There’s this fallacy that if you’re artistic, you’re arty and creative in your approach to everything. True for some – like my mother – but not for all. When I was younger, people were confused that I didn’t play an instrument or paint or write poetry. But I’ve only ever been artistic in one way. Drawing. That’s it. Even my tattoos are the result of paper and pencil sketches transferred from my notebook to the tattoo artist’s ink, injected under my skin.

After absorbing a mind-numbing chapter about sensor calibration for measurements lab, I returned my textbook to my backpack and pulled out my sketchpad. Fifteen minutes of Heller’s class remained. My eyes strayed to Jackie Wallace, sitting several rows down, chin in hand. Without conscious intention, my hand began sketching her. The sweeping rudimentary lines were there before I knew what I was doing. I couldn’t capture her moving fingers within the confines of a sheet of paper, so I caught her paying attention to the lecture – or seeming to.

‘Those of you who aren’t planning to major in economics might ask yourself, “Why should I waste my time studying economics?’’ ’ Heller said. I sighed, knowing what came next. I knew his whole routine inside out. ‘Because when you’re filing for unemployment, at least you’ll know why.’
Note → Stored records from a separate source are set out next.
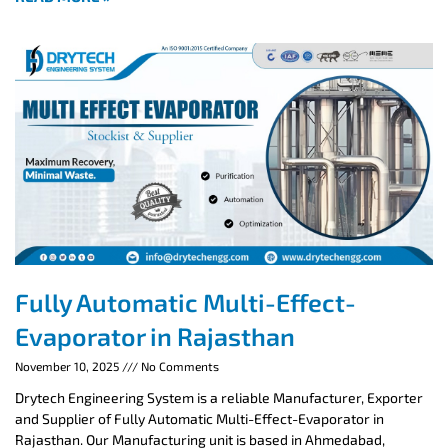
Fully Automatic Multi-Effect-
Evaporator in Rajasthan
November 10, 2025
No Comments
Drytech Engineering System is a reliable Manufacturer, Exporter
and Supplier of Fully Automatic Multi-Effect-Evaporator in
Rajasthan. Our Manufacturing unit is based in Ahmedabad,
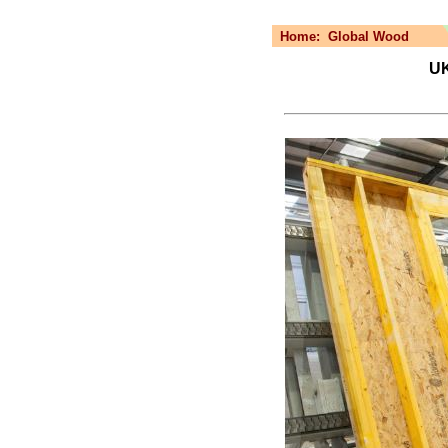
Home:
Global Wood
UK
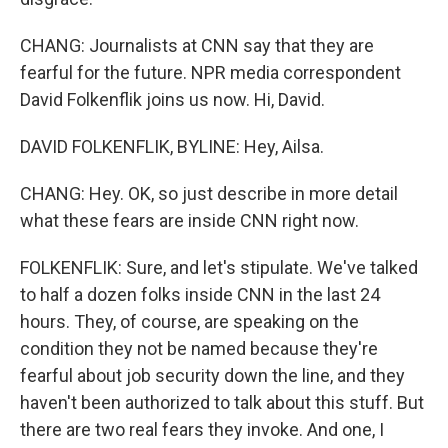
CHANG: Journalists at CNN say that they are
fearful for the future. NPR media correspondent
David Folkenflik joins us now. Hi, David.
DAVID FOLKENFLIK, BYLINE: Hey, Ailsa.
CHANG: Hey. OK, so just describe in more detail
what these fears are inside CNN right now.
FOLKENFLIK: Sure, and let's stipulate. We've talked
to half a dozen folks inside CNN in the last 24
hours. They, of course, are speaking on the
condition they not be named because they're
fearful about job security down the line, and they
haven't been authorized to talk about this stuff. But
there are two real fears they invoke. And one, I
A few predictable groans rose from his captive audience. I admit that I held back an eye roll, stemming from the fact that I was now four semesters familiar with this particular spiel. But Jackie smiled, the corner tip of her mouth just visible from my spot in the back, along with the upward arch of her cheek.

So. She liked corny jokes.

And her boyfriend was one of the groaners.

My first tutoring session of the semester was this afternoon. Two weeks into any given semester, most students are still full of early-semester optimism, even if they’re already falling behind. It was possible I’d only have a handful of students show today – or none.